Provided data START

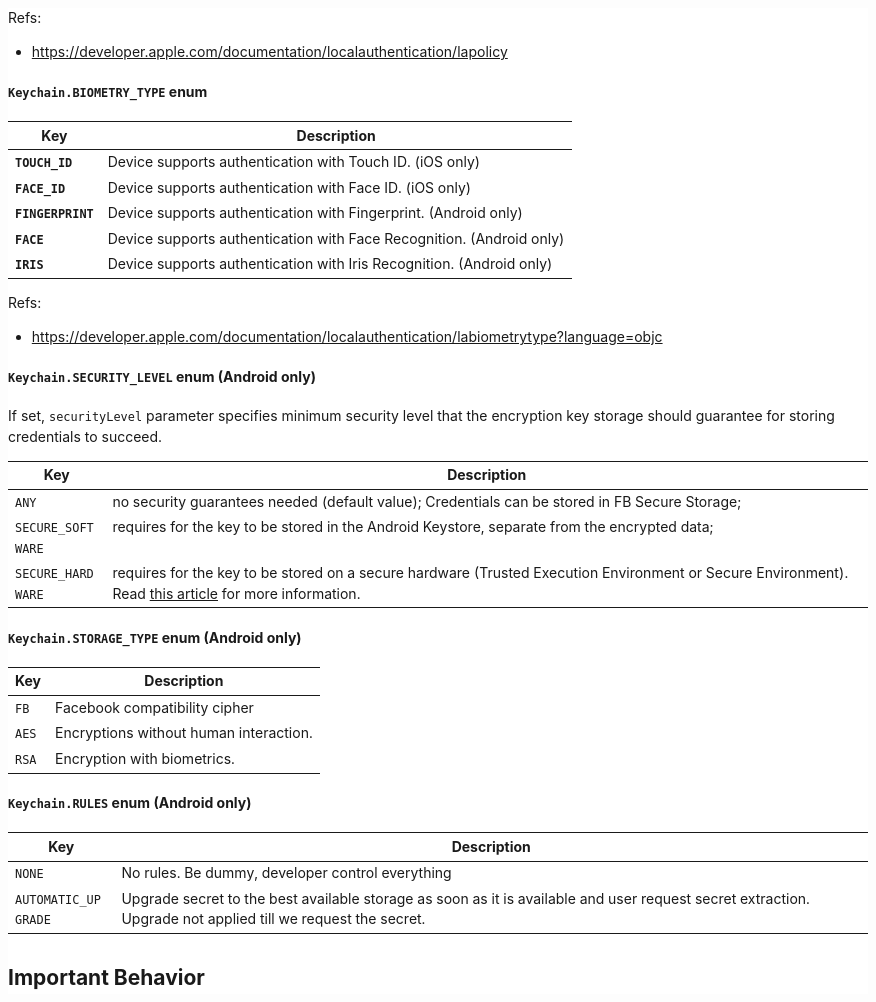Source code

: Refs:

- <https://developer.apple.com/documentation/localauthentication/lapolicy>

#### `Keychain.BIOMETRY_TYPE` enum

| Key               | Description                                                          |
| ----------------- | -------------------------------------------------------------------- |
| **`TOUCH_ID`**    | Device supports authentication with Touch ID. (iOS only)             |
| **`FACE_ID`**     | Device supports authentication with Face ID. (iOS only)              |
| **`FINGERPRINT`** | Device supports authentication with Fingerprint. (Android only)      |
| **`FACE`**        | Device supports authentication with Face Recognition. (Android only) |
| **`IRIS`**        | Device supports authentication with Iris Recognition. (Android only) |

Refs:

- <https://developer.apple.com/documentation/localauthentication/labiometrytype?language=objc>

#### `Keychain.SECURITY_LEVEL` enum (Android only)

If set, `securityLevel` parameter specifies minimum security level that the encryption key storage should guarantee for storing credentials to succeed.

| Key               | Description                                                                                                                                                                                                                            |
| ----------------- | -------------------------------------------------------------------------------------------------------------------------------------------------------------------------------------------------------------------------------------- |
| `ANY`             | no security guarantees needed (default value); Credentials can be stored in FB Secure Storage;                                                                                                                                         |
| `SECURE_SOFTWARE` | requires for the key to be stored in the Android Keystore, separate from the encrypted data;                                                                                                                                           |
| `SECURE_HARDWARE` | requires for the key to be stored on a secure hardware (Trusted Execution Environment or Secure Environment). Read [this article](https://developer.android.com/training/articles/keystore#ExtractionPrevention) for more information. |

#### `Keychain.STORAGE_TYPE` enum (Android only)

| Key   | Description                            |
| ----- | -------------------------------------- |
| `FB`  | Facebook compatibility cipher          |
| `AES` | Encryptions without human interaction. |
| `RSA` | Encryption with biometrics.            |

#### `Keychain.RULES` enum (Android only)

| Key                 | Description                                                                                                                                                 |
| ------------------- | ----------------------------------------------------------------------------------------------------------------------------------------------------------- |
| `NONE`              | No rules. Be dummy, developer control everything                                                                                                            |
| `AUTOMATIC_UPGRADE` | Upgrade secret to the best available storage as soon as it is available and user request secret extraction. Upgrade not applied till we request the secret. |

## Important Behavior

Provided data END

## How to complete this task
Once you reach the line with "authentication with Fingerprint." in the data above, copy it and every line after it exactly, up to and including the line with "credentials to succeed.".

## Expected answer
| **`FINGERPRINT`** | Device supports authentication with Fingerprint. (Android only)      |
| **`FACE`**        | Device supports authentication with Face Recognition. (Android only) |
| **`IRIS`**        | Device supports authentication with Iris Recognition. (Android only) |

Refs:

- <https://developer.apple.com/documentation/localauthentication/labiometrytype?language=objc>

#### `Keychain.SECURITY_LEVEL` enum (Android only)

If set, `securityLevel` parameter specifies minimum security level that the encryption key storage should guarantee for storing credentials to succeed.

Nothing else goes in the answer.